Ева резко разворачивается, стремительно переходит дорогу и, пока я прихожу в себя, скрывается за тонированными стеклами Мерседеса. Отмираю и бегу за ней следом, но когда я уже почти поравнялся с машиной, Ева бьет по газам.

Недолго думая, дергаю пассажирскую дверь и каким-то непостижимым образом в последний момент запрыгиваю в салон.

— Ты спятил?! Я могла тебя переехать!

Потираю ушибленную ногу и поворачиваюсь к Еве лицом.

— Нам нужно поговорить.

— Я спешу. У меня работа… — Ева с силой сжимает руки на баранке и смотрит прямо перед собой. Если честно, я уже и сам боюсь нашего разговора. Но отступить не могу. Похоже, наше «никому не скажем» зашло слишком далеко.

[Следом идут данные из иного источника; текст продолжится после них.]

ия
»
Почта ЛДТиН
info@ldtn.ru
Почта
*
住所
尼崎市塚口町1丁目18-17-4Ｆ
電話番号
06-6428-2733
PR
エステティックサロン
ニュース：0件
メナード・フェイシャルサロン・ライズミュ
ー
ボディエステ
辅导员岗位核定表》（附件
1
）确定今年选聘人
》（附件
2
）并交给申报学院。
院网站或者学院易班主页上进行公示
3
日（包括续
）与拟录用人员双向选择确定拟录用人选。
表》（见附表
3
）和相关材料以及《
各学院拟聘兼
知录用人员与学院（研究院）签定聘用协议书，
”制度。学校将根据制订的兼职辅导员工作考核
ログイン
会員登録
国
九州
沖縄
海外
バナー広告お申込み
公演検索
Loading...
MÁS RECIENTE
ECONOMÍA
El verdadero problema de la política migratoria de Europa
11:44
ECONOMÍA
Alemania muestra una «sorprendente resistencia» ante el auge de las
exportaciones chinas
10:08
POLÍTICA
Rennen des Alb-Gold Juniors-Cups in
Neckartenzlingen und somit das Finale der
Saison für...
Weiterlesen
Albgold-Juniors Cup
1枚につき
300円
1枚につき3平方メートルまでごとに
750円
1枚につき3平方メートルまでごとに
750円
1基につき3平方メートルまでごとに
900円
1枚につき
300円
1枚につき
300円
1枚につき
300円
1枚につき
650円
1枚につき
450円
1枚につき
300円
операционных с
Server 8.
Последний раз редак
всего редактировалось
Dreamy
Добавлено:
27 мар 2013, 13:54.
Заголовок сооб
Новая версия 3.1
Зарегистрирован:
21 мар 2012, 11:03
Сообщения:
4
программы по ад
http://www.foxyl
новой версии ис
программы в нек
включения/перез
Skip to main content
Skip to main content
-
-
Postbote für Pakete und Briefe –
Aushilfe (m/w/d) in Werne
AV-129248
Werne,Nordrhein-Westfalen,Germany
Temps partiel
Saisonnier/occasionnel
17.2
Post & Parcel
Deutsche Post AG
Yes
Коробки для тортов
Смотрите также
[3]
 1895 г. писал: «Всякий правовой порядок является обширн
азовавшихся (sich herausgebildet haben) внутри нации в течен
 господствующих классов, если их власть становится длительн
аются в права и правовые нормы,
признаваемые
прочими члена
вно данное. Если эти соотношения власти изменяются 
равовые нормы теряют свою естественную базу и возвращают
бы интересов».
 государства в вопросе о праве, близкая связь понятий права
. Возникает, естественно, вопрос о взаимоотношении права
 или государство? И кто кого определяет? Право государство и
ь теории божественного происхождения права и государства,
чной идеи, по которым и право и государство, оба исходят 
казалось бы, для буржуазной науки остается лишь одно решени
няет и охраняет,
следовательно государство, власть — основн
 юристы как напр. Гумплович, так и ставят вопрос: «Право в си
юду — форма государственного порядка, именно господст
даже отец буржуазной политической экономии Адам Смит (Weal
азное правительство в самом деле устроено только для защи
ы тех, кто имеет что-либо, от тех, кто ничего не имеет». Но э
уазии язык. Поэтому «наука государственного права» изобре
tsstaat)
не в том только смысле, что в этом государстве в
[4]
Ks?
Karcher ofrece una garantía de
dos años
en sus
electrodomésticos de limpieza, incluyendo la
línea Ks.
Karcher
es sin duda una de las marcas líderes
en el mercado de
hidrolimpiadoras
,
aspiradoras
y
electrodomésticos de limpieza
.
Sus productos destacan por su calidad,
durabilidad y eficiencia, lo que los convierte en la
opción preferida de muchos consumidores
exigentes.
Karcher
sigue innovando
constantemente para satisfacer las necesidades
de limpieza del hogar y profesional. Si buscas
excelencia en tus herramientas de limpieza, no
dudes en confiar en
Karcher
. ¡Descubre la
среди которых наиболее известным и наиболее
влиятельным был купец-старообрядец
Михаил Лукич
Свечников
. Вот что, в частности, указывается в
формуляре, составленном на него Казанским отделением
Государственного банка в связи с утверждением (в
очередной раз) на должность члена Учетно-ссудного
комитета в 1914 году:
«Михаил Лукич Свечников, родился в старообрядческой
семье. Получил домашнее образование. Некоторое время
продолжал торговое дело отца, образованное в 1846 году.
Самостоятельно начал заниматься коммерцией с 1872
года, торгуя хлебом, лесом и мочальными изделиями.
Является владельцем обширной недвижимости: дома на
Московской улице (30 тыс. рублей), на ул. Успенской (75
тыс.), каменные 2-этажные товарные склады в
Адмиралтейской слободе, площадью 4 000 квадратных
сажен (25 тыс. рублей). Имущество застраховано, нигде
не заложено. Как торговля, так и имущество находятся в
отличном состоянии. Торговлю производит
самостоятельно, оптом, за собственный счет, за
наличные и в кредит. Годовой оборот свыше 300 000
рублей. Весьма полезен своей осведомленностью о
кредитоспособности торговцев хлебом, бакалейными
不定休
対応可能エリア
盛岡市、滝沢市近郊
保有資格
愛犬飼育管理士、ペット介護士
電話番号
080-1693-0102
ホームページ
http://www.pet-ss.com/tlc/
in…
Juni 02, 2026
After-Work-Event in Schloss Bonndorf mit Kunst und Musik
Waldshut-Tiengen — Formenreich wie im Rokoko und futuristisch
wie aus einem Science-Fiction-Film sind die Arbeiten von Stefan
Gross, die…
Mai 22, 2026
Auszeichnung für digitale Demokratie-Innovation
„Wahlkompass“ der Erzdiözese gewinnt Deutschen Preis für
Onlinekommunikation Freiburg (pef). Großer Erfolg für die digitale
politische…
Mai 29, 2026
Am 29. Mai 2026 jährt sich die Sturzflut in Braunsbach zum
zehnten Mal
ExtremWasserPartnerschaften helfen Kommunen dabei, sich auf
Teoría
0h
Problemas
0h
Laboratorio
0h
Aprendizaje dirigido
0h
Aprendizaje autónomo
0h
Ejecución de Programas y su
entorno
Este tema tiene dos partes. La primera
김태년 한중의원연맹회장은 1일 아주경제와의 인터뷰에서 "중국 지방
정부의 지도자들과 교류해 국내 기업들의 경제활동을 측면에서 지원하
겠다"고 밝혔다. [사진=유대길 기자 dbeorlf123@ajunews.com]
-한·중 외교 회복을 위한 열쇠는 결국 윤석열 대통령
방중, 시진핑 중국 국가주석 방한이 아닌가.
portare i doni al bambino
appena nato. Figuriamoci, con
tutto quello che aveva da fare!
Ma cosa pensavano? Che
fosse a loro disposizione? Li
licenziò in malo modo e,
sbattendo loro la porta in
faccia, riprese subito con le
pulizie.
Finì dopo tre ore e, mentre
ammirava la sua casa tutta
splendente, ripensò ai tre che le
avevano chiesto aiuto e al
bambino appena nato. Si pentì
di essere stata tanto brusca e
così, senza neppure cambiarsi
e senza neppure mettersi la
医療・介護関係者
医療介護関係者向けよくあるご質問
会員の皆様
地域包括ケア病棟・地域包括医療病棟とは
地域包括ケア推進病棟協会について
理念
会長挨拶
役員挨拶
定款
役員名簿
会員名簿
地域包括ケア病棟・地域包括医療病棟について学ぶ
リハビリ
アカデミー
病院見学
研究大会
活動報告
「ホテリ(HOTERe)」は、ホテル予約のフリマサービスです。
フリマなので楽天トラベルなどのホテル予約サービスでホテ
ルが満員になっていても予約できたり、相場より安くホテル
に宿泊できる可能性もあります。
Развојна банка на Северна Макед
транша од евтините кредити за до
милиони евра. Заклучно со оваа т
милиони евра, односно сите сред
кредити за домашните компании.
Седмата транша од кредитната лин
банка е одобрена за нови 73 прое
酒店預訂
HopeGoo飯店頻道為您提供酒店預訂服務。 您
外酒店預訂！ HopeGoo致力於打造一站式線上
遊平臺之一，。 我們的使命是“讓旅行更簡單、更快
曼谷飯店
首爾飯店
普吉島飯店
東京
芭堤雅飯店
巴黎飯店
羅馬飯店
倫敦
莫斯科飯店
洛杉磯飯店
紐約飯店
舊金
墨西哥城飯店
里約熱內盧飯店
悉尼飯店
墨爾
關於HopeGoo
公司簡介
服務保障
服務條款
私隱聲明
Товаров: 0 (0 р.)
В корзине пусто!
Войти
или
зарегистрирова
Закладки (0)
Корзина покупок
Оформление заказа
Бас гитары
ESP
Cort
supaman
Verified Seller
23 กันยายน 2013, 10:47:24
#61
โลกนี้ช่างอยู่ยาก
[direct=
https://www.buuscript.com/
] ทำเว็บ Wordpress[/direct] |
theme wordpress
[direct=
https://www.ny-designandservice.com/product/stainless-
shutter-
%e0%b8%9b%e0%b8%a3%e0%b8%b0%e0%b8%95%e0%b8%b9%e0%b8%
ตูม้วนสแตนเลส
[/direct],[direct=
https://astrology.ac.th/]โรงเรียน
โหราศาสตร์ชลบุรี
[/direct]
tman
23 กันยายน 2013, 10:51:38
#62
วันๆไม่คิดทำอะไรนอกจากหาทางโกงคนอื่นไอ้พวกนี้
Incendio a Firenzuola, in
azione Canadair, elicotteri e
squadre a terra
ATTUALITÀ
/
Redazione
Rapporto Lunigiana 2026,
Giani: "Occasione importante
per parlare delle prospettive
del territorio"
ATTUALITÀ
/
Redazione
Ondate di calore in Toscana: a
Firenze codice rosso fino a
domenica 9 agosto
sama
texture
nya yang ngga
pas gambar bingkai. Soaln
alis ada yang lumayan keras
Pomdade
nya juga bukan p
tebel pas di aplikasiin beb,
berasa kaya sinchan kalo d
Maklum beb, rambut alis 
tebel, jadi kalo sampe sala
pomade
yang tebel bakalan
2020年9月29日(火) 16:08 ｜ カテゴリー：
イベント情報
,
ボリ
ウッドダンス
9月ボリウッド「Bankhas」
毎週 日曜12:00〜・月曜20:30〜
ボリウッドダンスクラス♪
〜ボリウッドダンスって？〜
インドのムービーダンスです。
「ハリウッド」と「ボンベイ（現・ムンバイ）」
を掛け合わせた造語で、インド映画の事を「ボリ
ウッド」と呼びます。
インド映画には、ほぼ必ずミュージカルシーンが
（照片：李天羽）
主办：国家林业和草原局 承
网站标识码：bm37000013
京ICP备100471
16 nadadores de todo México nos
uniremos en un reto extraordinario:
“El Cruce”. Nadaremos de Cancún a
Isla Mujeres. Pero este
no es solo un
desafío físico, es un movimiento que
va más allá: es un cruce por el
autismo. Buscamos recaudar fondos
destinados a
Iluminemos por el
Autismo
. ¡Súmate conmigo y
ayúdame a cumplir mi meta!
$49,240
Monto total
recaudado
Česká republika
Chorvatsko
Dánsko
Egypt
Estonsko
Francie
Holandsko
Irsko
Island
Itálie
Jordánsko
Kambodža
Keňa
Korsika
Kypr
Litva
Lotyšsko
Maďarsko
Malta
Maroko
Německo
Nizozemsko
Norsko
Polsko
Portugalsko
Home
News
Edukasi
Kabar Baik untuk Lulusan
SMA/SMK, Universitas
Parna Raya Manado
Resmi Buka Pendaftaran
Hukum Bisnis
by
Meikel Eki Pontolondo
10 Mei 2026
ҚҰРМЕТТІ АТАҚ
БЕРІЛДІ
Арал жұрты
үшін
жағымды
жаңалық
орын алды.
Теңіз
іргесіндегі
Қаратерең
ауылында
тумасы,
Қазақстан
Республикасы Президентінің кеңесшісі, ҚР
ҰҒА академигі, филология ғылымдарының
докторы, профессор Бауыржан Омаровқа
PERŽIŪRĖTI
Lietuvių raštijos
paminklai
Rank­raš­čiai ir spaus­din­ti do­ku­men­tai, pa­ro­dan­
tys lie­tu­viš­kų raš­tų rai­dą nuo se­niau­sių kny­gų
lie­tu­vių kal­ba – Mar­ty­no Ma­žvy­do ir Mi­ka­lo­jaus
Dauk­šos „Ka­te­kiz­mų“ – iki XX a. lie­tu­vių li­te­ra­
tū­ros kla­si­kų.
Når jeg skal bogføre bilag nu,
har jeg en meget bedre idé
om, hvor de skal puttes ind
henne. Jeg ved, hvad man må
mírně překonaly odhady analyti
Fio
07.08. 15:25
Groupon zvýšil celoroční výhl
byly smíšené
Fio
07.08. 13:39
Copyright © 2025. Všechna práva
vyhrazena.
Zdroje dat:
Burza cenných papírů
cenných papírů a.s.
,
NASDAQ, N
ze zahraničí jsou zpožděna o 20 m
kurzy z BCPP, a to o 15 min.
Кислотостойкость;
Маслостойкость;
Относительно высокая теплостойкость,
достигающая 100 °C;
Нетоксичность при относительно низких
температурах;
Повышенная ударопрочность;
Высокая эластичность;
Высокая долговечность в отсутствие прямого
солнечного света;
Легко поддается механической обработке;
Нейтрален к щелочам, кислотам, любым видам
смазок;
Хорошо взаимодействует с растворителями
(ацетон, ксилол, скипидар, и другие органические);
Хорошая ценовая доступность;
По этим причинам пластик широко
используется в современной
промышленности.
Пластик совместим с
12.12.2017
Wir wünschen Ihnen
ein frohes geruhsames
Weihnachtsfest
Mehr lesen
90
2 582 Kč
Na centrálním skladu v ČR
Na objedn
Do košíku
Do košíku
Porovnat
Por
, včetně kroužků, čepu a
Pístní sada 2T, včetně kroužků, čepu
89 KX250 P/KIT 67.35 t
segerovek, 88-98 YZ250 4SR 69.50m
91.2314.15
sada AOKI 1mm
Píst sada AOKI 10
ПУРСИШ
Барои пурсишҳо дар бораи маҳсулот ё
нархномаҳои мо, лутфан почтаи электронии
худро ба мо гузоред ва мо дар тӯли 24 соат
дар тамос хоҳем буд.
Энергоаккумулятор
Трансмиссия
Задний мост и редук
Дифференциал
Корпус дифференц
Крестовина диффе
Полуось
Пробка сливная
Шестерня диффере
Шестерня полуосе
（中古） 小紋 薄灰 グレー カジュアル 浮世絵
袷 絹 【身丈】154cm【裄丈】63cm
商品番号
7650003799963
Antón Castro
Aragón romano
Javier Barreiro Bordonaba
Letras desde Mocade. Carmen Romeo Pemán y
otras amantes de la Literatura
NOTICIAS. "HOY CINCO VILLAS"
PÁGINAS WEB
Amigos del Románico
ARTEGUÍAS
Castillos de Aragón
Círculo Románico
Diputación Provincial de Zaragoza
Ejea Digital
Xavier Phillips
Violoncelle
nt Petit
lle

В какой-то момент мы перестали говорить даже друг с другом…

— Так ты поезжай. Обсудим все по дороге.

— А как же твоя машина?

— Никак. Попрошу пригнать к офису.

Ева кивает. Устало растирает глаза и таки прибавляет газу. Во все еще прохладном салоне повисает гнетущая тишина.

— Где у тебя тут подогрев сидений?

Не то, чтобы это важно. Я просто понятия не имею, с чего начать. Ева удивленно косится на меня, но все же вытягивает руку и нажимает по очереди две кнопки под магнитолой. Заду становится ощутимо комфортнее.

— Ева… — накрываю ладонью ее руку, покоящуюся на коробке передач, но она тут же выдергивает ее из моего захвата. Закусываю изнутри щеку. Боль отрезвляет. Опять молчу. Ее холодность не добавляет мне красноречия.

— Я могу рассчитывать на твою откровенность?

— Почему нет? Я никогда и ничего от тебя не скрывала.

— Окей. Кто тебе наплел… про нас с Лерой? Почему ты так просто ему поверила?

Ева резко оборачивается. Впивается взглядом в мое лицо и, покачав головой, снова концентрируется на дороге.

— Удивительно. Ты просишь меня об откровенности, а сам лукавишь даже сейчас.

— Я лукавлю?

— Ну, а как еще понять твои вопросы? Кто мне наплел о тебе с Лерой, и почему я так просто ему поверила… Ты серьезно? Будешь утверждать, что между вами ничего не было?

— Было. Но только однажды. Я… сорвался. Понимаешь… до меня дошли сплетни о вас с отцом. И если бы это кто-то один мне сказал — я бы, конечно, не поверил, но… В общем, мне тогда так дерьмово было, что хоть в петлю. А тут Лерка… и… не знаю. Сорвался я. — Веду рукой по лбу и отворачиваюсь к окну. — Вы даже не посчитали нужным скрывать ваши отношения…

— Тут ты прав. Мы действительно ничего не скрывали. Потому что нечего было скрывать.

— Вас видели вместе. Уже тогда. Отрицать это бессмысленно.

— Да разве же я отрицаю? Нет. Мы действительно виделись. Потому что твой отец помогал мне с визой. Да и вообще… помогал. У меня бабуля тем летом сильно болела.

— С какой еще визой? — её слова звенят у меня в ушах тревожной сиреной.

— С Британской, конечно же. Я так по тебе скучала, что… — Ева неопределенно взмахнула рукой. — А, к черту! Это сейчас неважно.